From the data below, copy exactly the lines that lie between the one holding "thumb tip: (210, 278)" and the one holding "thumb cmc: (478, 499)", including both, and nothing more.
**** INPUT FOR THIS TASK ****
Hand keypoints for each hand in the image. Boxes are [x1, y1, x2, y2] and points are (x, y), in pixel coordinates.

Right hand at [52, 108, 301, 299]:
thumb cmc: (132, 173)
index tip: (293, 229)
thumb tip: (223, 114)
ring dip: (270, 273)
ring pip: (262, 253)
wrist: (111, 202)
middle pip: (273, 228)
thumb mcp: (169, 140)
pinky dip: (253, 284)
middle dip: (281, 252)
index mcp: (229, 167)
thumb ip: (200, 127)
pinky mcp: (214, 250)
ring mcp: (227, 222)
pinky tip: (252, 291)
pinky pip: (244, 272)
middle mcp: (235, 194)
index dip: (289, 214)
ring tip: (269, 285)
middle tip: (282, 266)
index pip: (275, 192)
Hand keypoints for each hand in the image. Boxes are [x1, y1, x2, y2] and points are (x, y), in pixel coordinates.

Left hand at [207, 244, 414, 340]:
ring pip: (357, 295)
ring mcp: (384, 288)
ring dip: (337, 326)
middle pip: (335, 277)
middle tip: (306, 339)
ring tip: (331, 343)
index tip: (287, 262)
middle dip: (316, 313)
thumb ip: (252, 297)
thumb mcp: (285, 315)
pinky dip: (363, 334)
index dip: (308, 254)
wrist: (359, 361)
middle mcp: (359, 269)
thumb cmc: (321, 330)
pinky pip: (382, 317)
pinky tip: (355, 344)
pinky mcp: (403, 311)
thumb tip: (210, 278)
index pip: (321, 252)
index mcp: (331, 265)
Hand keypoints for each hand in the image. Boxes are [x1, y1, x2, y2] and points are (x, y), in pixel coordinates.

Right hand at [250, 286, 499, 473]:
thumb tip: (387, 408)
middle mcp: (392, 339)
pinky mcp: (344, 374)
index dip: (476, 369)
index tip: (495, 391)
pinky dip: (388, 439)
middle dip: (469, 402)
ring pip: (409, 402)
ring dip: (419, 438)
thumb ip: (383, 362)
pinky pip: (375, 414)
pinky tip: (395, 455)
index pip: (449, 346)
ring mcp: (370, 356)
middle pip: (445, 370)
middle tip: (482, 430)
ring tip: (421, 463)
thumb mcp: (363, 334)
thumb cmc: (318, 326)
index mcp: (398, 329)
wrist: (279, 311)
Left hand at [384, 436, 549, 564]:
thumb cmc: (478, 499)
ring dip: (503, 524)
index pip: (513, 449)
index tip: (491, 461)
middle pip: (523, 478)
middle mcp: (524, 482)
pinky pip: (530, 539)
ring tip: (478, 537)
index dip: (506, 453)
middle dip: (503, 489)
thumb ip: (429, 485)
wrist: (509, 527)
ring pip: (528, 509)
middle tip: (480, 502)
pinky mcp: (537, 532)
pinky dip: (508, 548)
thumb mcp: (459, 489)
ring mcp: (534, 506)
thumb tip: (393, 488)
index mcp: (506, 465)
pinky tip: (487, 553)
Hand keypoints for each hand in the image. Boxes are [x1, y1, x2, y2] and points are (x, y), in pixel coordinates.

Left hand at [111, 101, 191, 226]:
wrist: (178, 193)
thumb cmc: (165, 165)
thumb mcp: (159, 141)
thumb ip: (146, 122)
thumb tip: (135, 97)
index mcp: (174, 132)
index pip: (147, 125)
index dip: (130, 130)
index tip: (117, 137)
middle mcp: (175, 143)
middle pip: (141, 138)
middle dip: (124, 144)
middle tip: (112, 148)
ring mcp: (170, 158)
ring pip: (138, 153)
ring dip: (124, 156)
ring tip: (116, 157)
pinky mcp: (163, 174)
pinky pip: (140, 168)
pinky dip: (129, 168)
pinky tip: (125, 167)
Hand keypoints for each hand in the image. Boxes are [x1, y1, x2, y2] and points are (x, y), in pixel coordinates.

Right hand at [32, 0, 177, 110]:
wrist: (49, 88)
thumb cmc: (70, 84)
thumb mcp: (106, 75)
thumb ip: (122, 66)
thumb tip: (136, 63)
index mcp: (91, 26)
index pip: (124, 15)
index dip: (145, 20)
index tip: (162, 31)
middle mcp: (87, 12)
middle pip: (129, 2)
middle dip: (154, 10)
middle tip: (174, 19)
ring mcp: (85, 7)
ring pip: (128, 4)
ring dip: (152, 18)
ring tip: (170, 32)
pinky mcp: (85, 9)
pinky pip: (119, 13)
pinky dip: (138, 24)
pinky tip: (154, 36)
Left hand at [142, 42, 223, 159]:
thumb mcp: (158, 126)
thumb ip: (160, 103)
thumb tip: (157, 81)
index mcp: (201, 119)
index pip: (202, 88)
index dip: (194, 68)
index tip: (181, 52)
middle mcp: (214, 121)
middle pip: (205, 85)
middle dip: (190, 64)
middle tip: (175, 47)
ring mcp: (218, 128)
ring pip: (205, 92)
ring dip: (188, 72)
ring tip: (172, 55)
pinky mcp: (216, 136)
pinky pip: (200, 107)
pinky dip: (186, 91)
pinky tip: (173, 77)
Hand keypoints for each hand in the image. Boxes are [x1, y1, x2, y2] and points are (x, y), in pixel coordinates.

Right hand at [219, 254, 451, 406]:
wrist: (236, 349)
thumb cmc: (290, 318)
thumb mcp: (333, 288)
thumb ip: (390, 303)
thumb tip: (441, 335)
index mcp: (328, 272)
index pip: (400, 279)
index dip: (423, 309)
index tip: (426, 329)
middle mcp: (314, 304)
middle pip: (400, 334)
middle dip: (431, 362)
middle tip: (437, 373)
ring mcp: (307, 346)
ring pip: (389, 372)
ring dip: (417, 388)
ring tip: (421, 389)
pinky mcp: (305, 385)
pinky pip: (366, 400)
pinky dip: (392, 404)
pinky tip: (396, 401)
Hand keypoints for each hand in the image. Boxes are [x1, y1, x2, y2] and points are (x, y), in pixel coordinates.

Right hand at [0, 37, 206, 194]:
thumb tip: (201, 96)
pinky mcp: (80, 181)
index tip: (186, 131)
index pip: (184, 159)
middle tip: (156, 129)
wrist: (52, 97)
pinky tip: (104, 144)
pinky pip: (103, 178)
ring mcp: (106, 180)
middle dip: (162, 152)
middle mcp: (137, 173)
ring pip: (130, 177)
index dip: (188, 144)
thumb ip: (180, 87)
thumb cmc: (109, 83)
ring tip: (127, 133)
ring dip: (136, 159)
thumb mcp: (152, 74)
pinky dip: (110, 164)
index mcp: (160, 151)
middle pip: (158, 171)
****
**** INPUT FOR THIS TASK ****
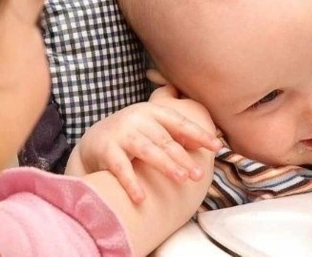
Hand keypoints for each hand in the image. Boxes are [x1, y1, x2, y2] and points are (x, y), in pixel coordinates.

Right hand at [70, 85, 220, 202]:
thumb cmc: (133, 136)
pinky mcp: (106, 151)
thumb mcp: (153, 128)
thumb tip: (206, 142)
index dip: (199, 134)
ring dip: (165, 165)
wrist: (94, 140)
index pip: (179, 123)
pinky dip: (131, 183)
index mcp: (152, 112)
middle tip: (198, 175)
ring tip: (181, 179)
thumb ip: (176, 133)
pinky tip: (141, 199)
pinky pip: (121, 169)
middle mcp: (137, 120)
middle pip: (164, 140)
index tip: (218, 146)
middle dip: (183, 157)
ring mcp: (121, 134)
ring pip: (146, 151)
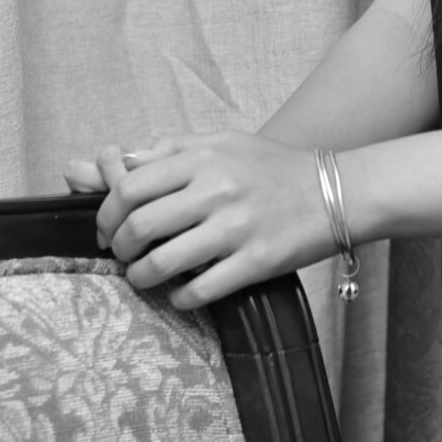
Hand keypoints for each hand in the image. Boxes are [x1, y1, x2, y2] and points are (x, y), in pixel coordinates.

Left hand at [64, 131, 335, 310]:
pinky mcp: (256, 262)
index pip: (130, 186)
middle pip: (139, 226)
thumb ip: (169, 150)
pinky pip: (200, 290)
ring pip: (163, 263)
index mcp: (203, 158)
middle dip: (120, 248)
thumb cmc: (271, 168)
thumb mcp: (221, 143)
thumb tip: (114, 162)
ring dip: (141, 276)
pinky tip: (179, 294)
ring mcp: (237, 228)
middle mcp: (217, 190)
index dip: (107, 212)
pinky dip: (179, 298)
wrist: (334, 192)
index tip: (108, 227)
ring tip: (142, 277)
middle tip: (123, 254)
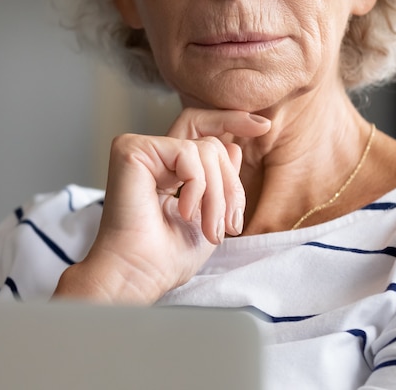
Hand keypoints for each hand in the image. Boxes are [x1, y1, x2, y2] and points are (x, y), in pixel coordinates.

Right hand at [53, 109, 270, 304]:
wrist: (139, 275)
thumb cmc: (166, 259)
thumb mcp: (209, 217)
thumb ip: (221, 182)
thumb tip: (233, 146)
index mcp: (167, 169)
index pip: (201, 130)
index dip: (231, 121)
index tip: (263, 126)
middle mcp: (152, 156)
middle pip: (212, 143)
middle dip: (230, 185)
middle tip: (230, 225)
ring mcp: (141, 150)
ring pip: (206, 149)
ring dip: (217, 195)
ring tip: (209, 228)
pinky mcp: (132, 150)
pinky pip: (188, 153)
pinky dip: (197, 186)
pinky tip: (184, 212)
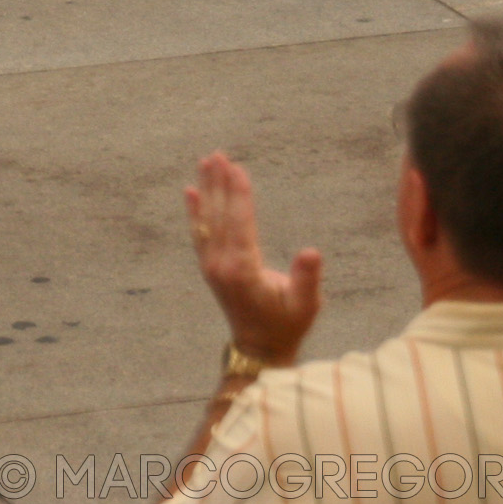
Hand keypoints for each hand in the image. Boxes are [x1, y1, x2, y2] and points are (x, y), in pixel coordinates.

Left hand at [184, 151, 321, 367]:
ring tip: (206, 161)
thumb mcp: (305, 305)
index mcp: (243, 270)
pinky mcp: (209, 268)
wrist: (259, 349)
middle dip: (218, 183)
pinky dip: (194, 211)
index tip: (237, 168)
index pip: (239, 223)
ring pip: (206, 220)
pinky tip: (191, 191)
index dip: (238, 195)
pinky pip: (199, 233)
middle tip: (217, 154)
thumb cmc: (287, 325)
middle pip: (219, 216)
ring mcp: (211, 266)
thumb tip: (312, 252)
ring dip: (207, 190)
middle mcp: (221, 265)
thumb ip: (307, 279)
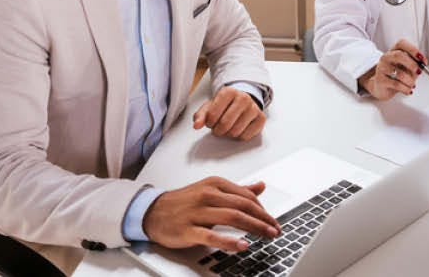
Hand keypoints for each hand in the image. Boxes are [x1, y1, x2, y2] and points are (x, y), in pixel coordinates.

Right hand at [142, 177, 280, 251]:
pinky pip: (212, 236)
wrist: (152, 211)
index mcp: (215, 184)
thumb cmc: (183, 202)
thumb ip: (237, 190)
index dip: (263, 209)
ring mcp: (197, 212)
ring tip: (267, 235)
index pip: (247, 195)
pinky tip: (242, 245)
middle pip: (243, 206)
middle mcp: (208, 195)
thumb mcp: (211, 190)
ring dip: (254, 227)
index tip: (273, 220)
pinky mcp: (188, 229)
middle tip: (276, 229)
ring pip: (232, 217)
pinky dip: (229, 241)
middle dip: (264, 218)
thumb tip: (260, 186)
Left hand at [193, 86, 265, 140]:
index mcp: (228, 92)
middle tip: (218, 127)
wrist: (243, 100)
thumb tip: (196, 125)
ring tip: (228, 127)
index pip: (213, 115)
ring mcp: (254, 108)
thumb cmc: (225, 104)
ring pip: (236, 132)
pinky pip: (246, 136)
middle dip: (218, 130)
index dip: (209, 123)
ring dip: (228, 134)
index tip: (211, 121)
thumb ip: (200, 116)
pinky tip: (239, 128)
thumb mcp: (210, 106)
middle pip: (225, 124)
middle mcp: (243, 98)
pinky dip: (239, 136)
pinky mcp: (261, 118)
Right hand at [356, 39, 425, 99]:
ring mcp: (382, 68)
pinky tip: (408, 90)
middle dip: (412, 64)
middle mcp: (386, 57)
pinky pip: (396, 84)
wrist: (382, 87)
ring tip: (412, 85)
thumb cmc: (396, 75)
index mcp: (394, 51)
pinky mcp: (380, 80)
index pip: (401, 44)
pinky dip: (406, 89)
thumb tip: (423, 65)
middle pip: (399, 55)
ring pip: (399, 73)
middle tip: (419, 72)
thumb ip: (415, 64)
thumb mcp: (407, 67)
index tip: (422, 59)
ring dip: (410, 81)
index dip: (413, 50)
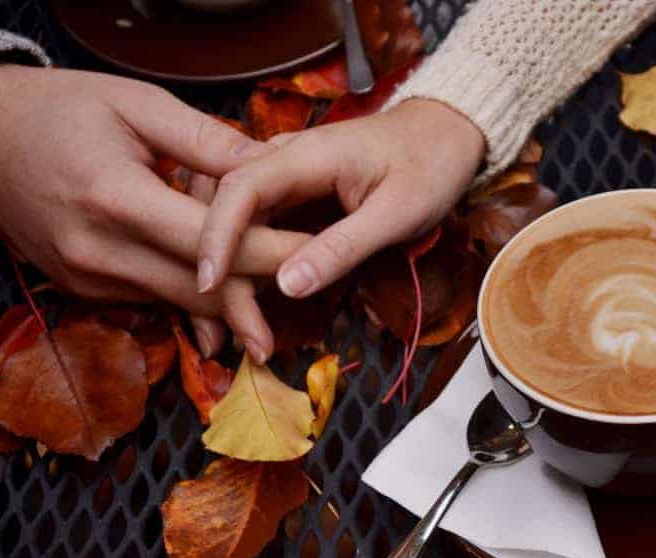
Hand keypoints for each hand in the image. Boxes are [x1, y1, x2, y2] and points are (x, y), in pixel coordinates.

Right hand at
****
### RESULT OF THIS EXERCISE
thumb tip: (210, 278)
index pip: (321, 252)
index mcp: (331, 265)
Hand keypoints for each hand in the image. Boxes are [x1, y1, x2, y2] and points are (x, y), in pixel coordinates.

Right hand at [250, 286, 499, 473]:
thumb tip: (387, 408)
middle mcp: (392, 339)
pinky mcp: (344, 374)
index dip: (476, 369)
index tip: (495, 391)
pinky dip: (388, 439)
middle dip: (469, 402)
ring pip: (409, 402)
ring dip: (419, 438)
thumb ip: (383, 362)
pinky pip: (375, 414)
pinky tip: (395, 455)
index pip: (449, 346)
ring mcp: (370, 356)
middle pip: (445, 370)
middle tip: (482, 430)
ring tip: (421, 463)
thumb mcp: (363, 334)
thumb cmc: (318, 326)
index mcp: (398, 329)
wrist: (279, 311)
Left hand at [384, 436, 549, 564]:
thumb cmc: (478, 499)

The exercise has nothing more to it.